Socialismo, desajuste e liberdade


Eu gosto de albergues. Talvez sejam o espaço mais socialista dentro do capitalismo. Você lava a tua louça, você compartilha o chuveiro, compartilha o espaço do quarto, compartilha a mesa do café da manhã, compartilha a geladeira, é responsável pela tua janta, pode deixar na geladeira como doação o que não vai comer e pode comer as comidas que estão lá sem dono, porque são doações. Inevitavelmente (o que é bom pra mim que tenho viajado sozinho) você compartilha experiências, conhece pessoas.

Foi numa manhã antes de eu embarcar para Cuba, em um albergue em São Paulo, no bairro de Pinheiros, mais especificamente, atrás do largo da batata, na estação Faria Lima, linha amarela do metrô sentido Itaquera antes do Butantã, que compartilhei a mesa do café da manhã com um sujeito de Brasília. Um negro formado em direito que trabalhava de assessor de alguém no congresso e também estava sozinho no albergue, fazendo algo em SP que não me lembro mais. Mas conversávamos sobre política e cerceamento de direitos até que ele me disse que “se você respeita as tradições não existem motivos pra você existir. Se você só perpetua o que teus pais te ensinaram a tua existência é desnecessária”. Eu lembrei de Sartre “o que você fez com aquilo que fizeram de ti” e lembrei de Camus “o homem que não se rebela não existe”.

Eu já havia me questionado sobre aquilo, já estava cansado do velho existencialismo, mas levei em silêncio pra Cuba essa coisa das tradições, do respeito às tradições. Do não existir e só perpetuar. Foi uma experiência curiosa visitar tantos lugares importantes da revolução cubana tendo em mente a importância de revolucionar para existir. Sempre admirei os revolucionários cubanos por mudarem profundamente o seu próprio destino e o destino do povo todo, subjugado por uma sistema cruel.

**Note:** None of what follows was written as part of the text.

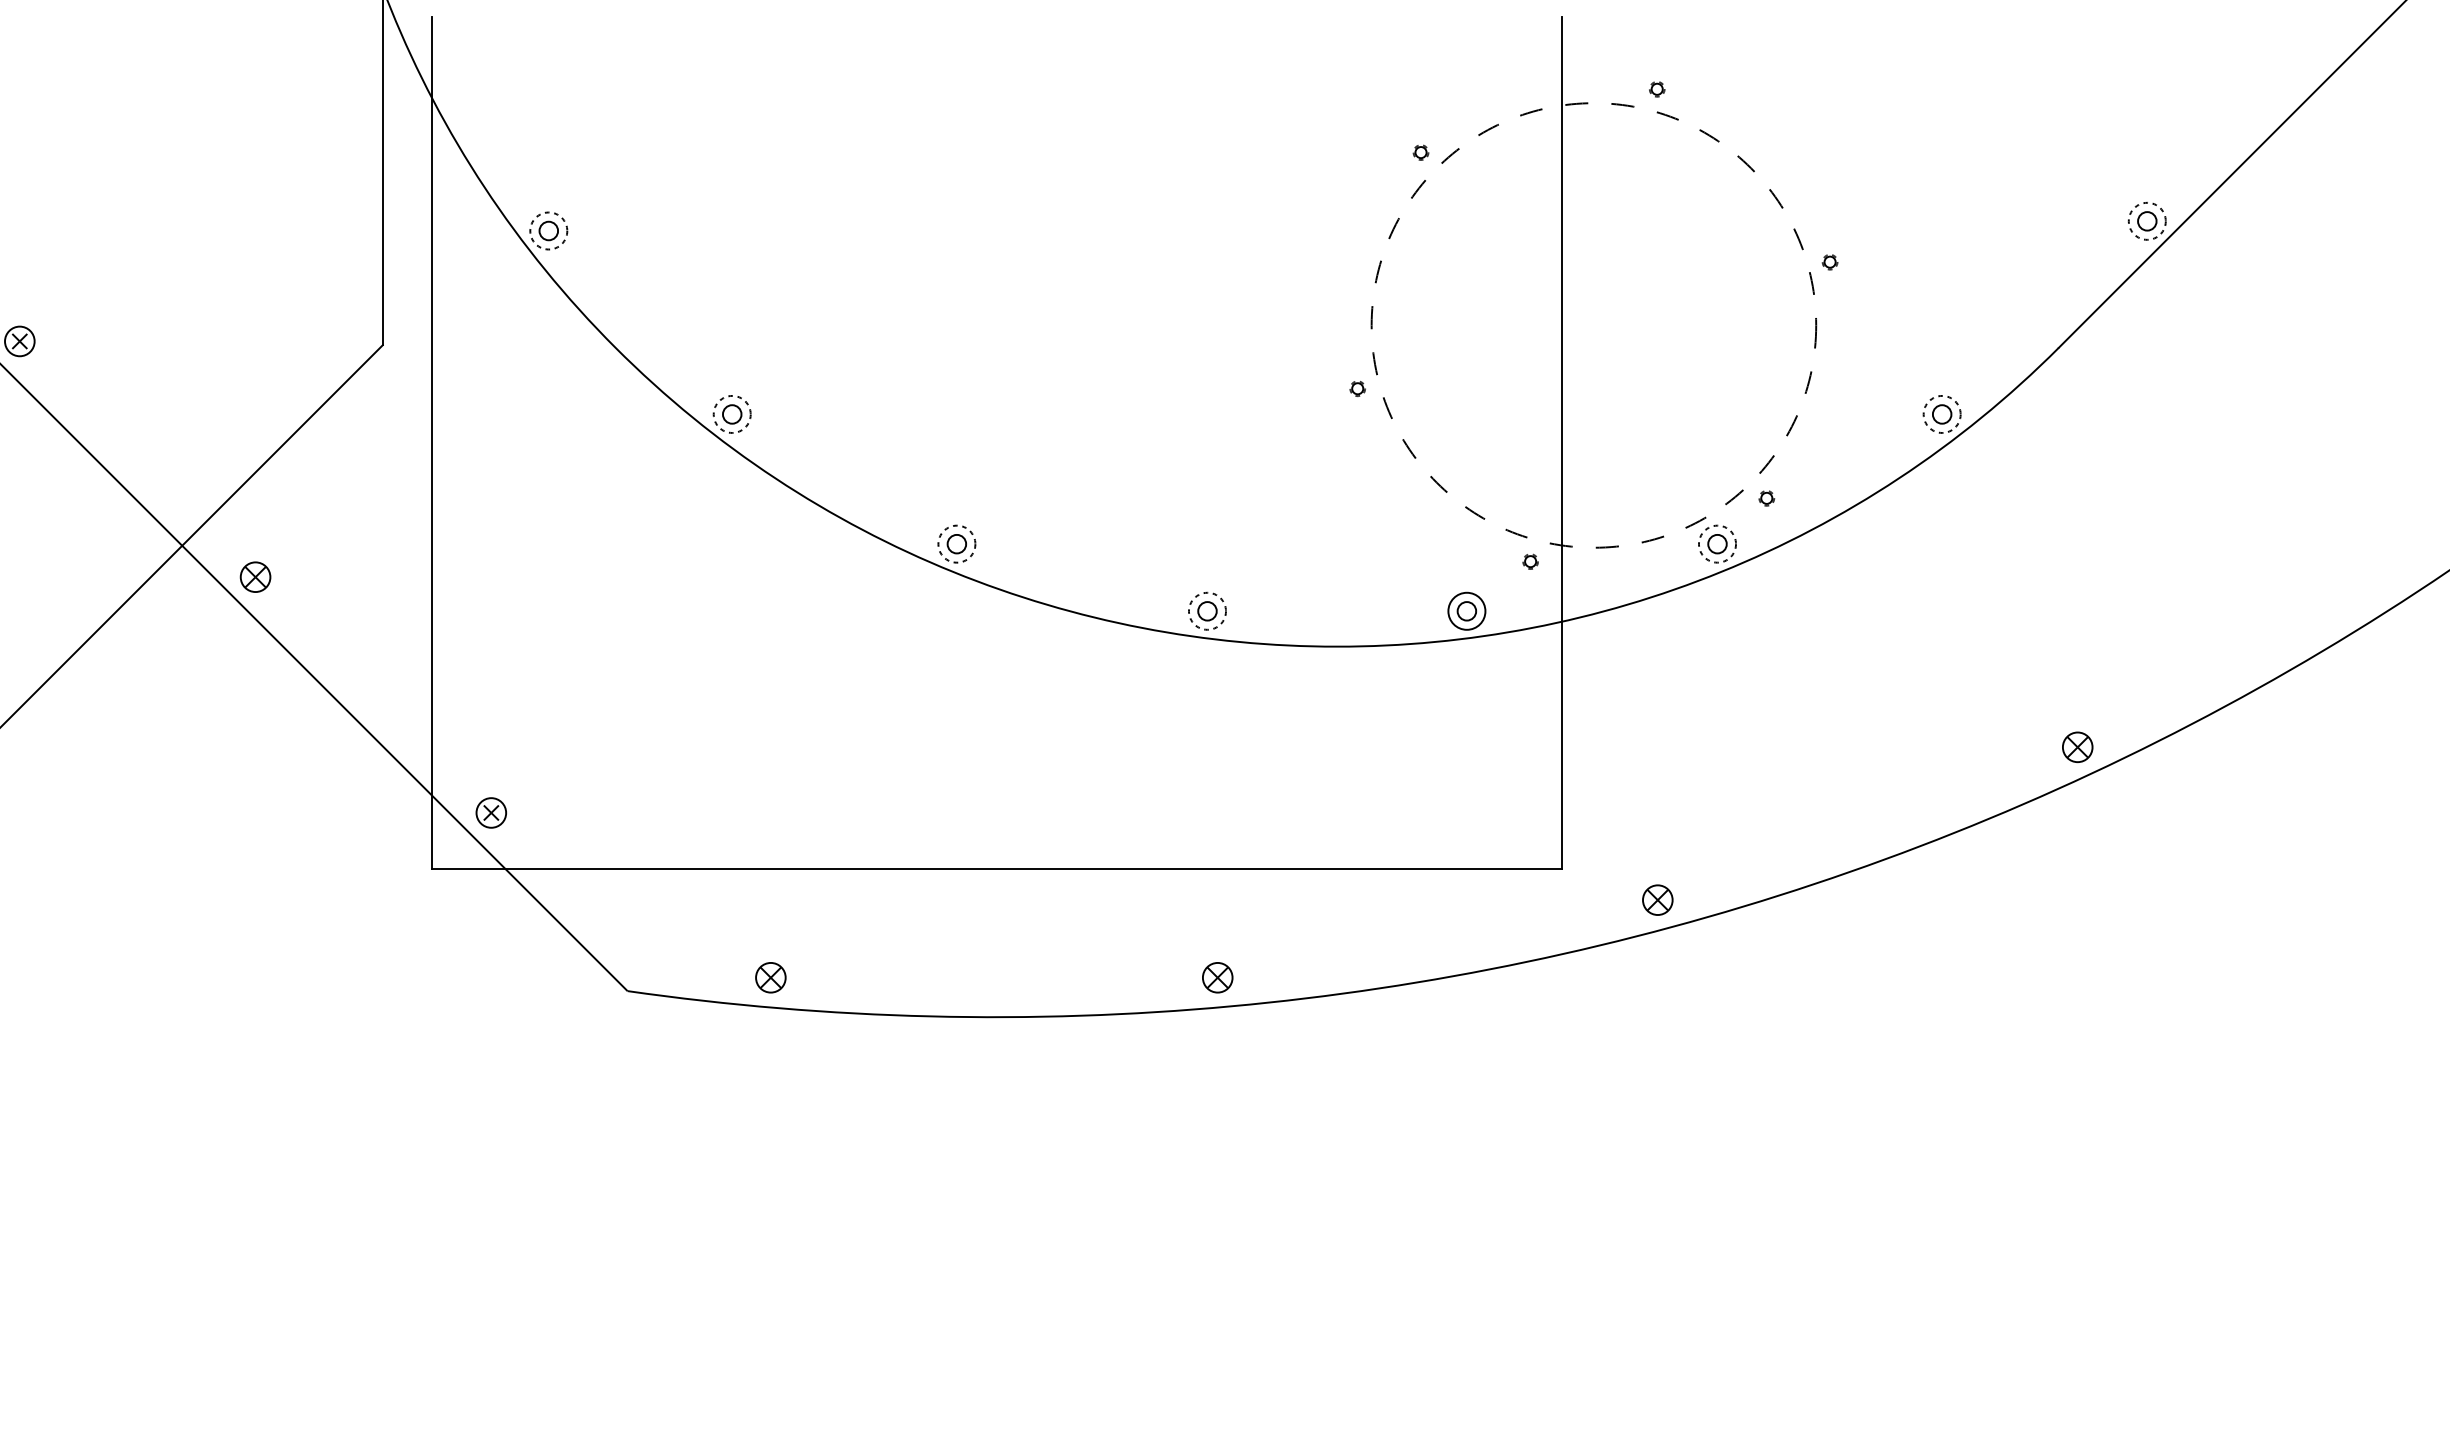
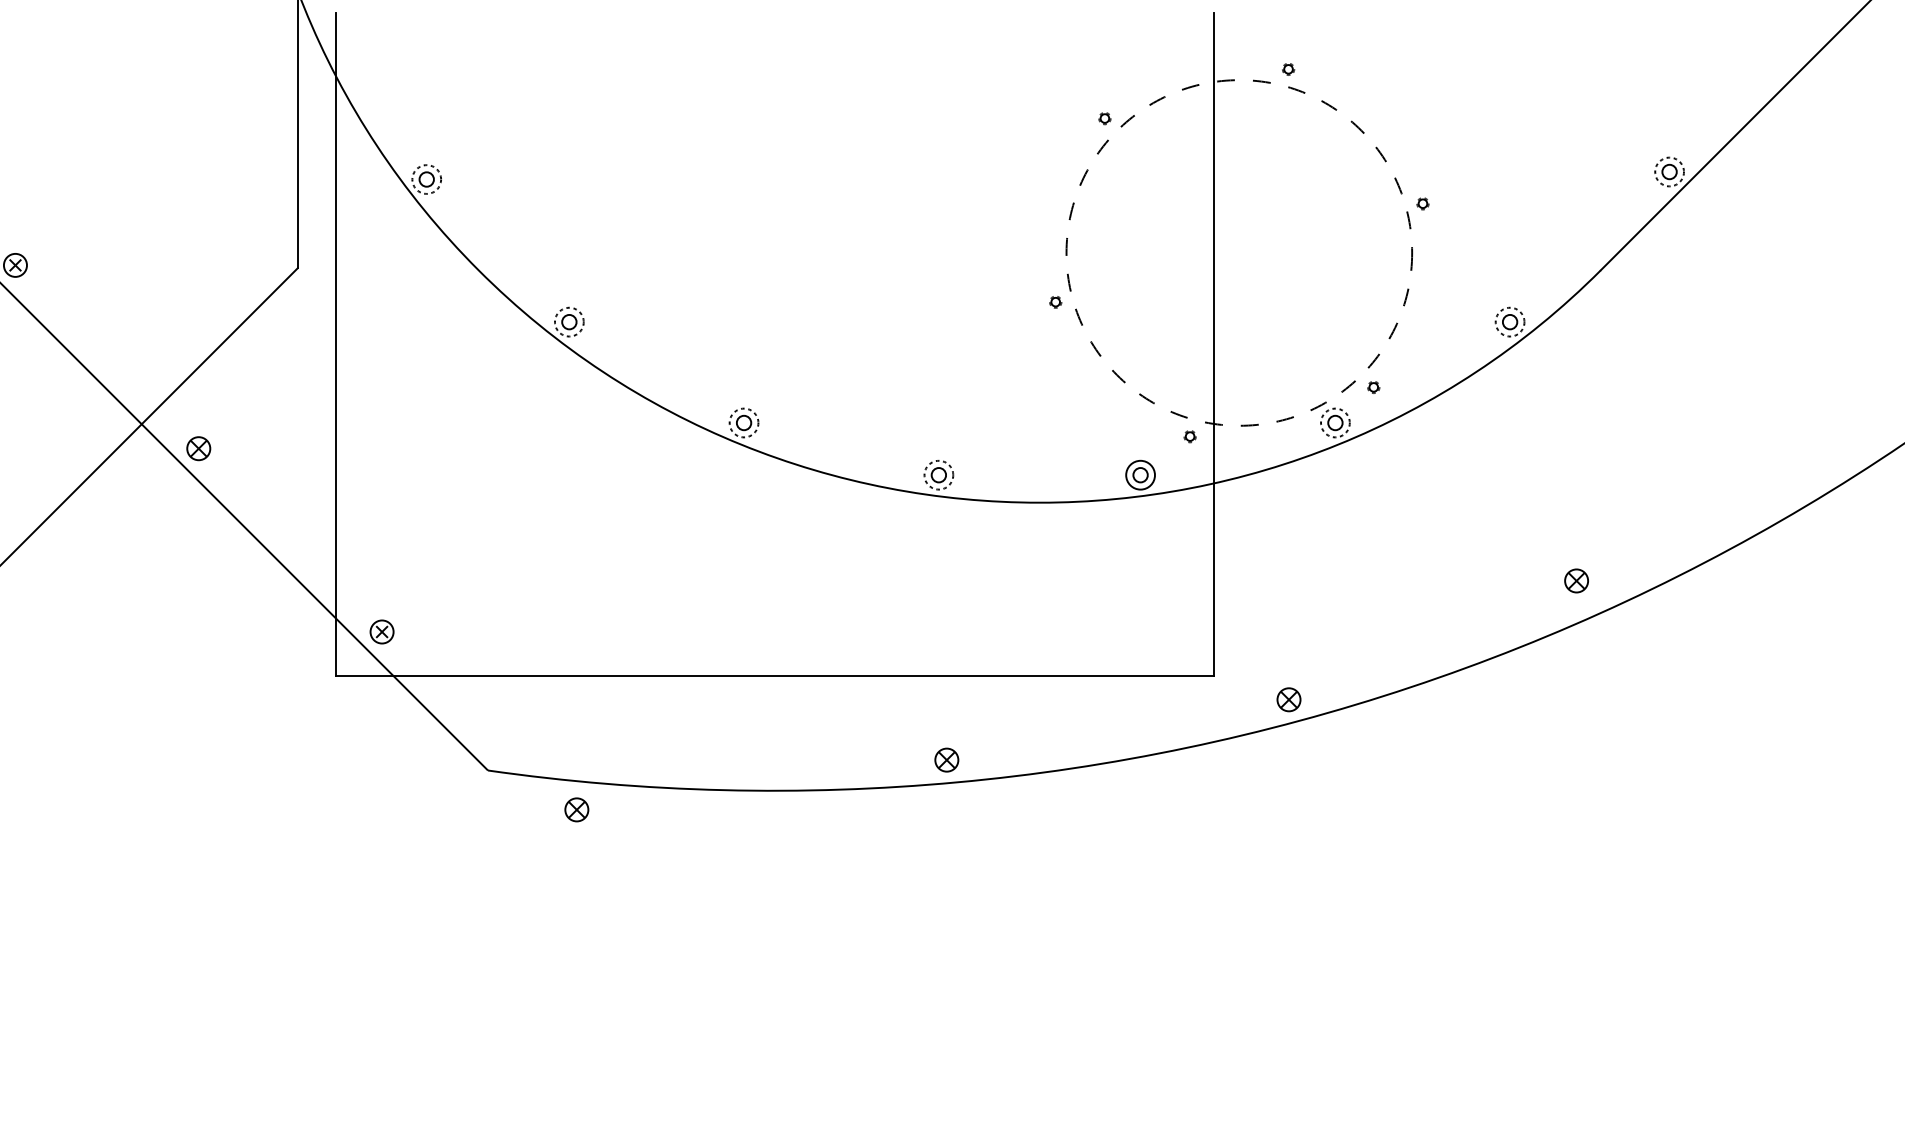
part: (2077, 746) -> (1576, 580), moved
part: (770, 977) -> (576, 809), moved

Viver significa ser livre e ser livre angustia, porque ser livre significa fazer as tuas próprias escolhas, compor o teu próprio destino, e nos angustia fazer escolhas porque elas implicam a recusa do que não escolhemos, e deixar possibilidades pra trás entristece, nós que temos consciência da finitude da vida, e muitas vezes não dormimos tão tranquilamente como os cachorros, que não sabem das coisas (ando dormindo mal). Por isso se diz Cuba Libre, a ilha se desprendeu dos mandos dos EUA e abraçou o seu próprio destino. Fizeram a escolha mais difícil, serem livres. São raros. São como poucos indivíduos no mundo.

Existe a dicotomia de sujeitos que escolhem obedecer e serem passivos e dormirem tranquilos, e os outros (nos quais me encaixo) que se incomodam e querem ser autênticos, e se angustiam porque têm urgência de existir. É o “ser ou não ser, eis a questão”. Porém, também estou cansado dessa pergunta, e ando me questionando sobre: como posso ser autêntico em um mundo onde tudo se aprende? Será que a rebeldia não é um outro aprendizado? Que me ensinaram para que eu critique e deixe as coisas mais sofisticadas? Afinal, o socialismo surgiu como reação ao capitalismo e é antes de tudo uma critica a esse, que por meio dessas criticas se aprimora e nunca deixa de ser capitalismo.
Então a minha pergunta faz eu me voltar contra mim mesmo. Me ensinaram a querer ser livre para assim mudar algo mundo? E mudar algo no mundo para que o mundo continue sendo mundo, só que melhor depois de mim?

Eu acho que ninguém me ensinou nada especificamente. Eu escolhi acreditar em coisas baseado nas minhas afetividades, e para encontrar algum conforto de identidade no mundo criei noções de certo e errado. É claro que há muitos pós-modernistas que dizem que a verdade é cultural, construída, relativa, etc., mas por que eu tenho as minhas angustias vivendo na cultura que me ensinou a pensar? Será que vivo na cultura do desajuste? Se sim, nunca terei a minha liberdade e autonomia? Ainda acredito que não. Existe alguma verdade universal e estamos desajustados. Muita gente sofre e o sofrimento em lugar nenhum é cultura. Houve escravidão e há países (não culturas) que cortam os clitóris das mulheres. A burca é absurda. O estupro é nojento. Minha família errou quando eu não pude entrar na piscina com todos os meus primos na festa da família.
Essa tradição me excluiu e na exclusão fez eu existir. E querendo existir eu durmo mal e tenho olheiras, porque quero ver coisas diferentes.